We’re working through the Gospel of Mark at the moment, and we came to one of the more vexing exchanges between Jesus and Peter in Mark 8:27-33. First, Peter gets an A+ for being the first of the disciples to correctly identify Jesus as the Messiah and the Christ.
But moments later, when Jesus is trying to explain to the disciples that he’s soon going to be killed, Peter rebukes him for saying so, prompting Jesus to respond, “Get behind me, Satan! You do not have in mind the concerns of God, but merely human concerns.”
That cannot have felt very good for Peter, who was probably thinking, Just a minute ago I’m on top of the world because I figure out that you’re the Christ. Now I’m Satan?”
But here’s the thing.

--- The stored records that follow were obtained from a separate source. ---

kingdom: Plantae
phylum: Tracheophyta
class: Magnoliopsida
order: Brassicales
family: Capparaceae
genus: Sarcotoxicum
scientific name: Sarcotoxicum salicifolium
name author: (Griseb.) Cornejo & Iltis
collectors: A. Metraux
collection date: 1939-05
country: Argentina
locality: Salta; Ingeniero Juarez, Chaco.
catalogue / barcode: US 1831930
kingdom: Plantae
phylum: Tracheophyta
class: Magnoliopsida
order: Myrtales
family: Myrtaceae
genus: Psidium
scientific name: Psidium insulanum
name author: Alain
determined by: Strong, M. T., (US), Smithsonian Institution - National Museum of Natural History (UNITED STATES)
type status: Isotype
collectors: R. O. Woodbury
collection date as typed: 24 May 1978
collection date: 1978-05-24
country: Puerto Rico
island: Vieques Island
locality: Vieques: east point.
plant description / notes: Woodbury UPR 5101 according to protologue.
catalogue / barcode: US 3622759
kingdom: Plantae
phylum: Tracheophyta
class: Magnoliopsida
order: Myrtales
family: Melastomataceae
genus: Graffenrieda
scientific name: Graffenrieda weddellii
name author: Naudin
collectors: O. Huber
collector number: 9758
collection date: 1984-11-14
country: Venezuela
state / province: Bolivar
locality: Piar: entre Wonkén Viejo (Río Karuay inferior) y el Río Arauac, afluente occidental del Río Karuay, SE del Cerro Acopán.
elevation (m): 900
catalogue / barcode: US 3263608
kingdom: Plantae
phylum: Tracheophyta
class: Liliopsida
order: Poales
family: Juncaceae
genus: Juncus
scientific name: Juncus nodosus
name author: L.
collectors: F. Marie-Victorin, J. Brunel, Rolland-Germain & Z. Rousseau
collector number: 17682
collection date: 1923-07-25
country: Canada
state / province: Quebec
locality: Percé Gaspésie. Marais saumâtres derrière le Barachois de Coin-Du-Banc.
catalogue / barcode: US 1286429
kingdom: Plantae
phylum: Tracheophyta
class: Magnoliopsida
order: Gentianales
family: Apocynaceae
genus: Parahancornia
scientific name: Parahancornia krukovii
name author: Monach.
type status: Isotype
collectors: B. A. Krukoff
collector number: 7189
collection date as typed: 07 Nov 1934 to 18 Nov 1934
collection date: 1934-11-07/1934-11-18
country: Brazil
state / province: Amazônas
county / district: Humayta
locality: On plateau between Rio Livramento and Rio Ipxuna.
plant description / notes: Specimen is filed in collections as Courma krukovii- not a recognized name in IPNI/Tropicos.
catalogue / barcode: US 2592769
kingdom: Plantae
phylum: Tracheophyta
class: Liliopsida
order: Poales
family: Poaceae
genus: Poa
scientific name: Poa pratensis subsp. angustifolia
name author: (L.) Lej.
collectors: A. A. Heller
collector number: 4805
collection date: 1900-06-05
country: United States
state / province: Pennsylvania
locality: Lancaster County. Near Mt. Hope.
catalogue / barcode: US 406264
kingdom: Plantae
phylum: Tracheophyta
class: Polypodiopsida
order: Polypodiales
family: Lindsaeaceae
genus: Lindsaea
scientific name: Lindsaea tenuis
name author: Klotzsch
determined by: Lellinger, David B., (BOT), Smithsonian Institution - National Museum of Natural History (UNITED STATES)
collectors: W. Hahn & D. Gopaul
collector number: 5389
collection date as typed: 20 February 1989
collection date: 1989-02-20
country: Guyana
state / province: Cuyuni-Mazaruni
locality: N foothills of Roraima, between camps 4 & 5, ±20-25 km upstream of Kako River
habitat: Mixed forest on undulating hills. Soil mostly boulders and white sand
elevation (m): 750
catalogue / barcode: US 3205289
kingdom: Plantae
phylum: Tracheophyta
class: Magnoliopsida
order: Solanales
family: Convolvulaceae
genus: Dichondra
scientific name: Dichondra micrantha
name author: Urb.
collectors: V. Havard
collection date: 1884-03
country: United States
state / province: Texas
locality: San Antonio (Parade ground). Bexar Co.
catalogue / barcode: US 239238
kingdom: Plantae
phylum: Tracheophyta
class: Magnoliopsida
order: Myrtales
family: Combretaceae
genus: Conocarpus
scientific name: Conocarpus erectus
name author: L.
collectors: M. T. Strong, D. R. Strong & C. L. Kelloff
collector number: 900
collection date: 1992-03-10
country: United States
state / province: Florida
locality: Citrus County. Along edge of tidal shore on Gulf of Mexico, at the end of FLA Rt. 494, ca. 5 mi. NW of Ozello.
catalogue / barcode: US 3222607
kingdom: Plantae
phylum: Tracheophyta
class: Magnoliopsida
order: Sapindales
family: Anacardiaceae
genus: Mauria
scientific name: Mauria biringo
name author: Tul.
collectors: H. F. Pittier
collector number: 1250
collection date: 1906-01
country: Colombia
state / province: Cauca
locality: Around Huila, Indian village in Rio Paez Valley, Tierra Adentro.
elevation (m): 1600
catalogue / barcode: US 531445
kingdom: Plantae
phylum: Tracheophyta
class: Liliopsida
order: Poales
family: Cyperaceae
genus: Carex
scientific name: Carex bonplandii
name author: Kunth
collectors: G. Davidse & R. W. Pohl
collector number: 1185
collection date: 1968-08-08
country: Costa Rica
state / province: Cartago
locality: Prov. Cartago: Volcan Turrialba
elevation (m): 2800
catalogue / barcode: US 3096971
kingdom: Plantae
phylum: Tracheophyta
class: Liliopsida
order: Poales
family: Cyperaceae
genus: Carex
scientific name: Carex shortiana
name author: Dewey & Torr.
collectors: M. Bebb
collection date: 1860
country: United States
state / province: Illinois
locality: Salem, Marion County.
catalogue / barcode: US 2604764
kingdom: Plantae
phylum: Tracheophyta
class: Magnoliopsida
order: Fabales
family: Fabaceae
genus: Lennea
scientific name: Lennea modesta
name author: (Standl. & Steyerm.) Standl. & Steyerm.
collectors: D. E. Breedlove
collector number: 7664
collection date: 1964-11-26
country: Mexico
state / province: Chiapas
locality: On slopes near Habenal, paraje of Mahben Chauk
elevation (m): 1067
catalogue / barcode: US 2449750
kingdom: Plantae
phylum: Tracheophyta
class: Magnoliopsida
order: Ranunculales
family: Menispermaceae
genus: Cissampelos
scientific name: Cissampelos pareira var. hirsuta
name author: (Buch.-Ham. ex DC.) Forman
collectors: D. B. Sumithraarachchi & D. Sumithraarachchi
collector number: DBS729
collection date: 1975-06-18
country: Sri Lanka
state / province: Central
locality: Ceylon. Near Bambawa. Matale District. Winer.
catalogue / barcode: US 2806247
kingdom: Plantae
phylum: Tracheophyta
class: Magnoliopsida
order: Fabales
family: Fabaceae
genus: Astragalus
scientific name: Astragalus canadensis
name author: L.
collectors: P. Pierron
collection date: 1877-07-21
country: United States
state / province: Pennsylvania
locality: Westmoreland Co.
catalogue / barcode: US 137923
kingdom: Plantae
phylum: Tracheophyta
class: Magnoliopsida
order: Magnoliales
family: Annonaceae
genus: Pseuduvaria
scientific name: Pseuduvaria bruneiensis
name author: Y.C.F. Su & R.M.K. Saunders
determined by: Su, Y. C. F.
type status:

Jesus wasn’t saying that Peter is Satan. He was correcting a worldly misconception about the mission of the Messiah. Israel had been under the oppressive hand of other nations for centuries – the Assyrians, the Babylonians, the Persians and now the Romans. The expectation of most Israelites was that the Messiah would merely restore Israel to independent nationhood. From that perspective, it would make sense that Jesus being killed was the last thing Peter wanted to see.
But that wasn’t the full mission of the Messiah. It was to free the entire world from the slavery of sin and death, and to open up the possibility of eternal life. Israel’s suffering under the rule of other nations was just an archetype for the real problem – that the world was suffering under the rule of Satan because it had drifted into disobedience to God.
So in saying “Get behind me Satan,” Jesus was rebuking Satan for misdirecting Peter into a wrong understanding of what the Messiah was to do and why.
Eventually, as we see in Acts 2 and Acts 3, Peter comes to understand this very well and teaches it to the others. But he needed a pretty stern correction from Jesus to help him get there.